Hermiston has at least two Starbucks. That blows my mind. I could see them having just the one pseudo-Starbucks in the Safeway, that would be okay. But no, they have a freestanding building on Hwy 395 (their main street) that is a dedicated Starbucks. I know that seems like a banal thing to talk about, but it's really upsetting to me. I guess I want Hermiston to forever be Conway Twitty instead of Billy Ray Cyrus, or whatever the country kids are listening to these days. Seeing a gigantic Chevy pickup pulling into the drive-thru of a Starbucks in Hermiston is--to me, anyway--like seeing Santa Claus in a porn movie. Granted, it's a soft-core porn movie like you'd see on Pay-Per-View at the Astoria Red Lion, but it's still porn. And Santa's in it.
I guess that's me being a typical Portlander, though. I want Eastern Oregon to remain this idyllic haven of rural bliss and the mere mention of development or progress makes me not only cringe but feel somehow offended as well. I guess that if I REALLY didn't want Hermiston to get a Home Depot then maybe I could stop shopping at the ones in Portland in protest. But a Wal-Mart distribution center? That's just too much.
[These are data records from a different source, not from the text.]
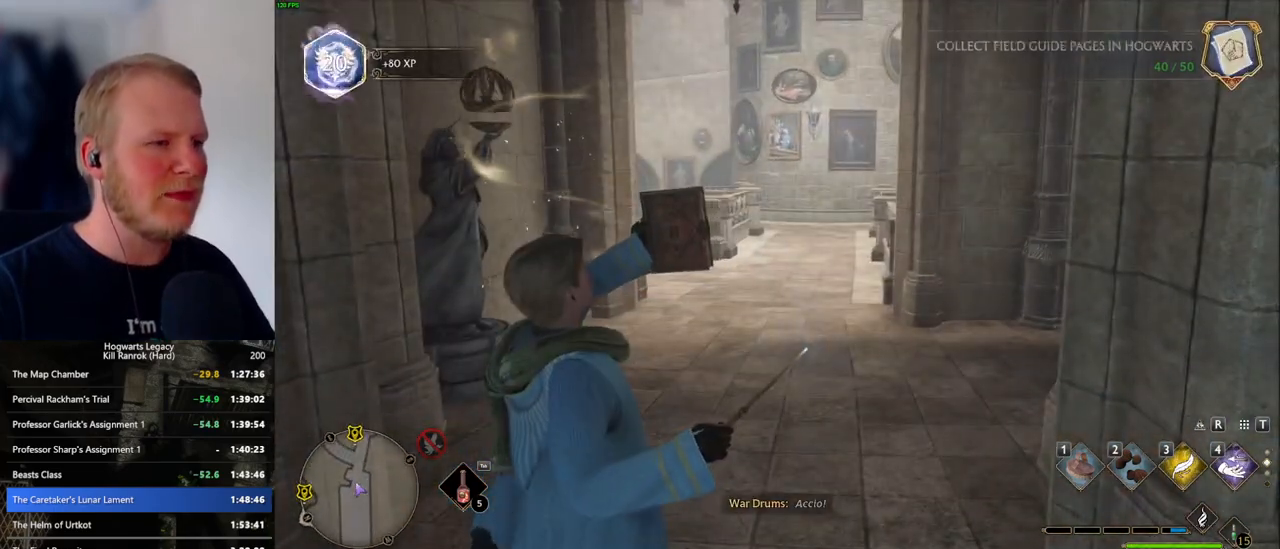
{"keys": ["w"], "mouse": [], "events": [[34, "space", "down"], [117, "space", "up"], [217, "space", "down"], [300, "space", "up"]]}
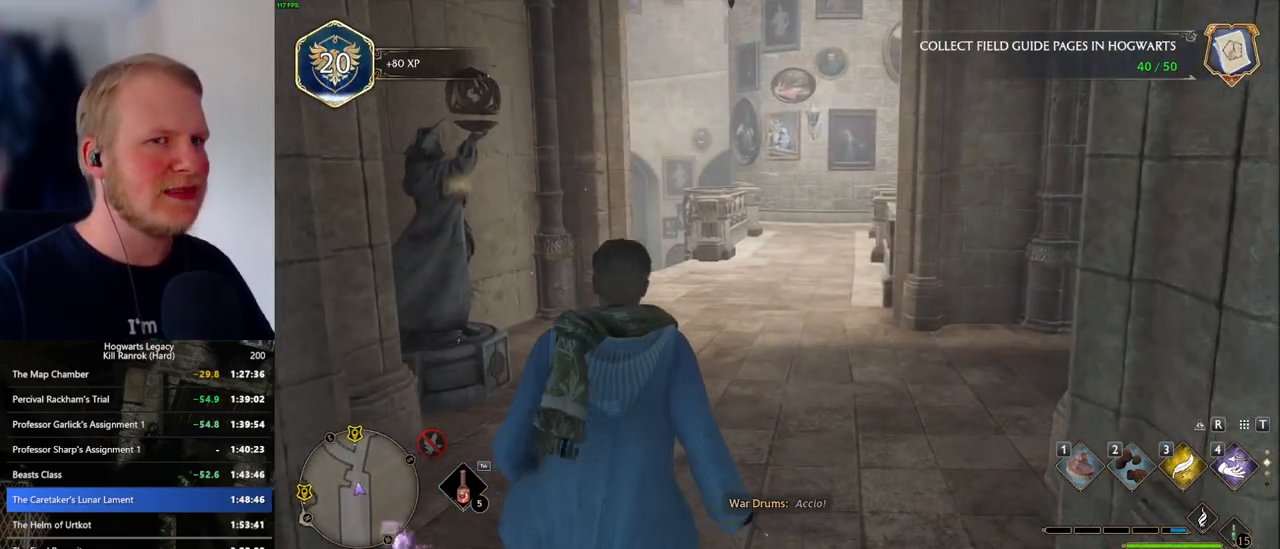
{"keys": ["w"], "mouse": [], "events": []}
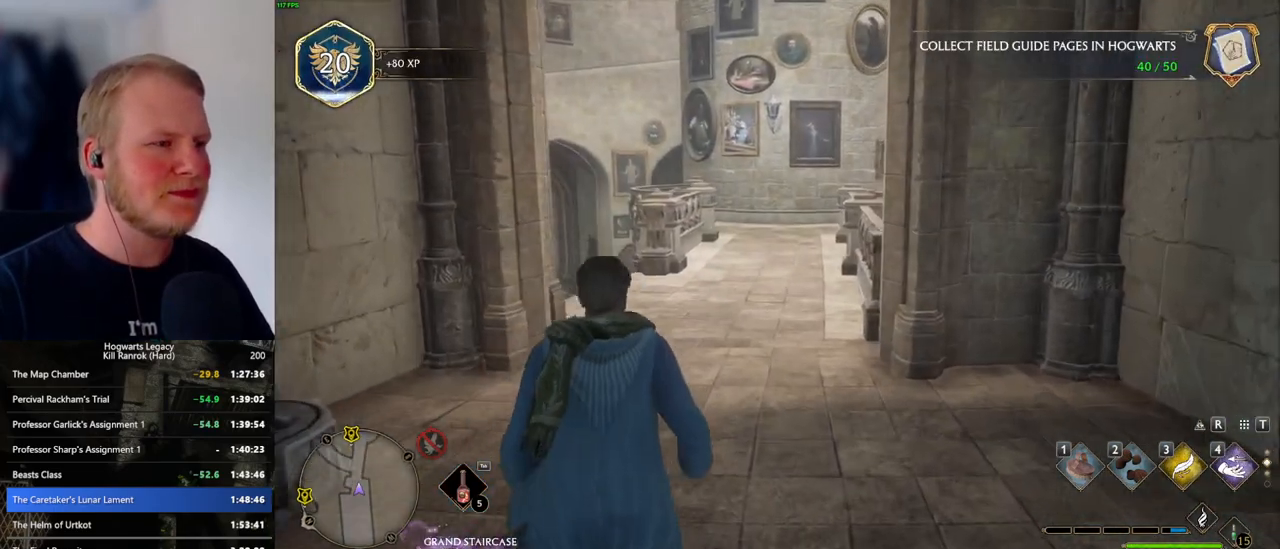
{"keys": ["w"], "mouse": [], "events": []}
After meeting with the mayor of Boardman I called Mayor Bob Severson and he agreed to meet me at the MacDonalds there in Hermiston. It's about a 35 minute drive no matter which route you take, so I decided to take the least scenic route via the Umatilla Chemical Depot, where they're burning up all that nerve gas from the cold war. I promised myself I wouldn't curse on this blog, but that place figuratively scares the shit out of me. Five years ago I wouldn't have thought twice about it, but now that I'm old and have a kid, I can't even feel good about eating the eggs from my own chickens without getting a lead test on the soil on which the coop is built over. I'm getting so paranoid these days that I'm thinking about making my own underarm deoderant because of the weird aluminum additives found in my Speed Stick.
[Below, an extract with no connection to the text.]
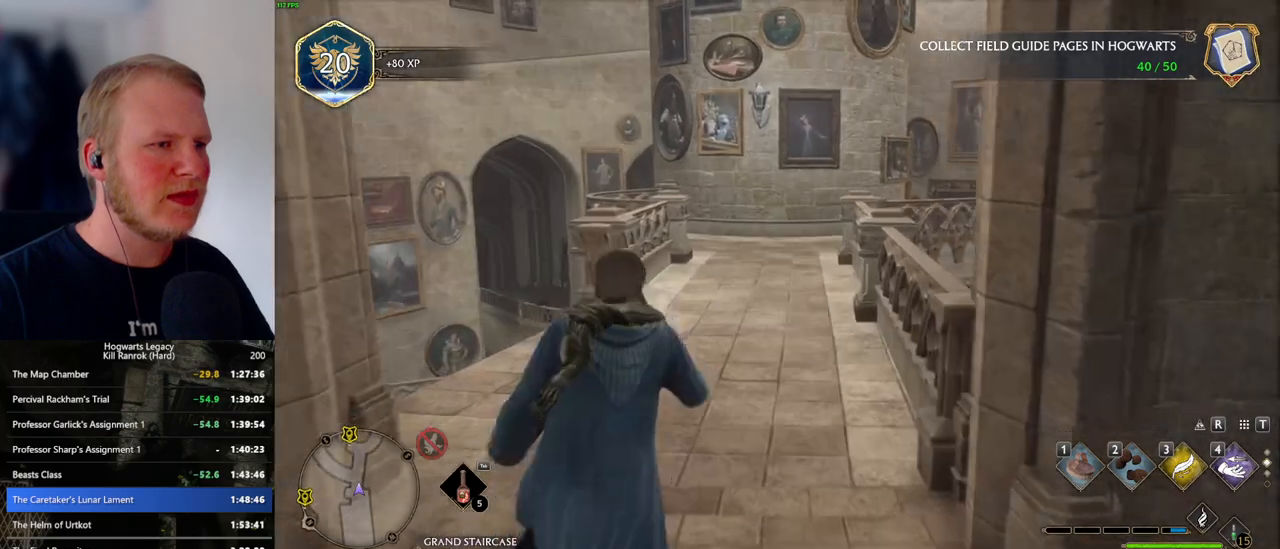
{"keys": ["w"], "mouse": [], "events": []}
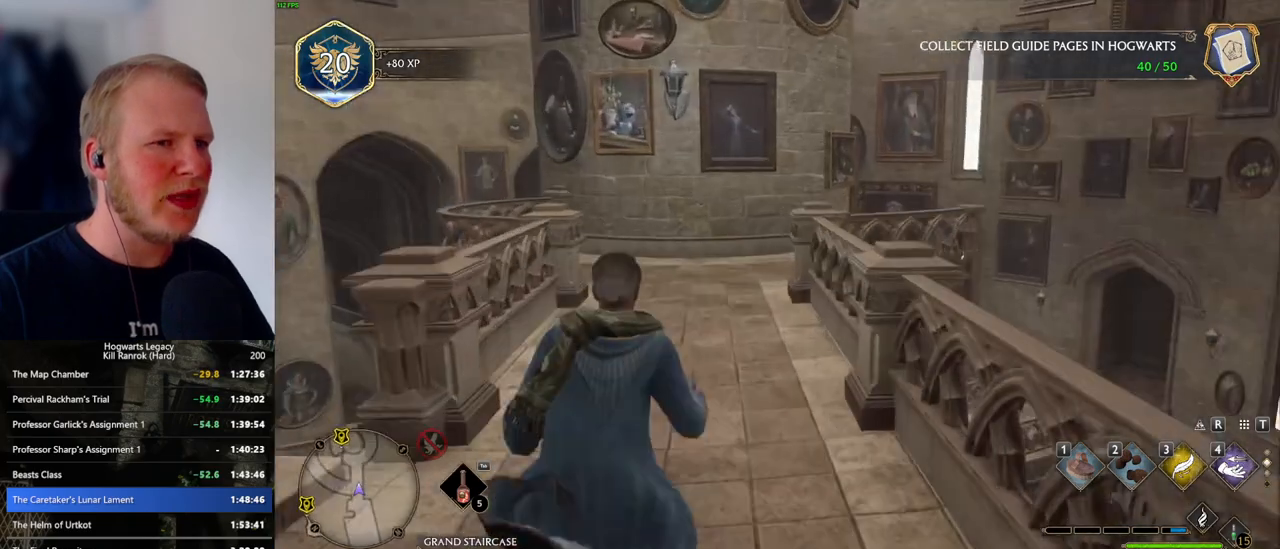
{"keys": ["w"], "mouse": [], "events": []}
So it's pretty dumbfounding how quickly all my fears melted away once I drove past the depot and into Hermiston proper. It's a real town: A real, working, honest town complete with a ridiculously authentic downtown drugstore and everything. Granted, the only thing that was open downtown tonight was the Cozy Tavern (chicken gizzards w/ fries: $7), but I imagine that the Kickin' Cowgirls Western Store does a fair share of business during normal weekdays. Twently bucks says that the drugstore has a soda fountain.
Mayor Severson gave me a Hermiston pin. I don't know if every town has these pins (Hermiston is only the third pin I've been given), but if they do then I'm doing this 242-city trip again next year. I'm not sure if I can describe to the five readers of this blog how much it means to me to receive a city pin, but if you know me then it would be on par with being asked to play the glockenspiel during halftime at the Oregon-Oregon State Civil War game. I don't know how to play the glockenspiel, and I don't even know which team to cheer for. I guess what I'm saying is that if you're going to pull out the city pin, don't be surprised if I get flustered and therefore overly chatty and nervous. To put it into terms that I can understand, a Mayor giving me a city pin is like someone saying "Run home, Charlie! And don't stop until you get there!" Except instead of the promise of touring a chocolate factory I have a pin that says "Yes, you've been there, the pin proves it, and the Mayor says you're pretty okay." So to all the Mayors I meet in the future: My apologies. I'm not trying to be rude and I'm not crazy. It's just that I'm more of a Veruca Salt than a Charlie. Hermiston is a river of chocolate and I can't help but jump into it, even if everything downtown except the Cozy Tavern is closed on Sundays.
Also there's a big watermelon painted on the water tower.
32 down, 210 to go.

Boardman


It's been a pretty amazing day. Amazing, that is, if you're a big Oregon nerd like I am. I spent the last couple of days trying to get a good Interstate 84 mix going on my iPod full of good predictable travel songs from the likes of Booker T and the MGs, Jackson Browne, Old 97s, Magnetic Fields, and all the other usual suspects. Laurie and Henry stayed home to mind the new chicks so I got to roll down the windows and blast some vintage Talking Heads through downtown Arlington. The thing I love most about I-84 is that there is such a defined line between the wet side of the state and the dry side (It's about 2 miles west of Mosier). And the thing I love most about the dry side of the state is that it makes me feel like I'm really traveling. Clatskanie and Creswell are all fine and good, but they do kinda have the same general terrain and flora of home, so it's incredibly liberating to see twisted junipers and abandoned lines of barbed wire decorated with years of tumbleweeds like a Christmas tree that you never take down.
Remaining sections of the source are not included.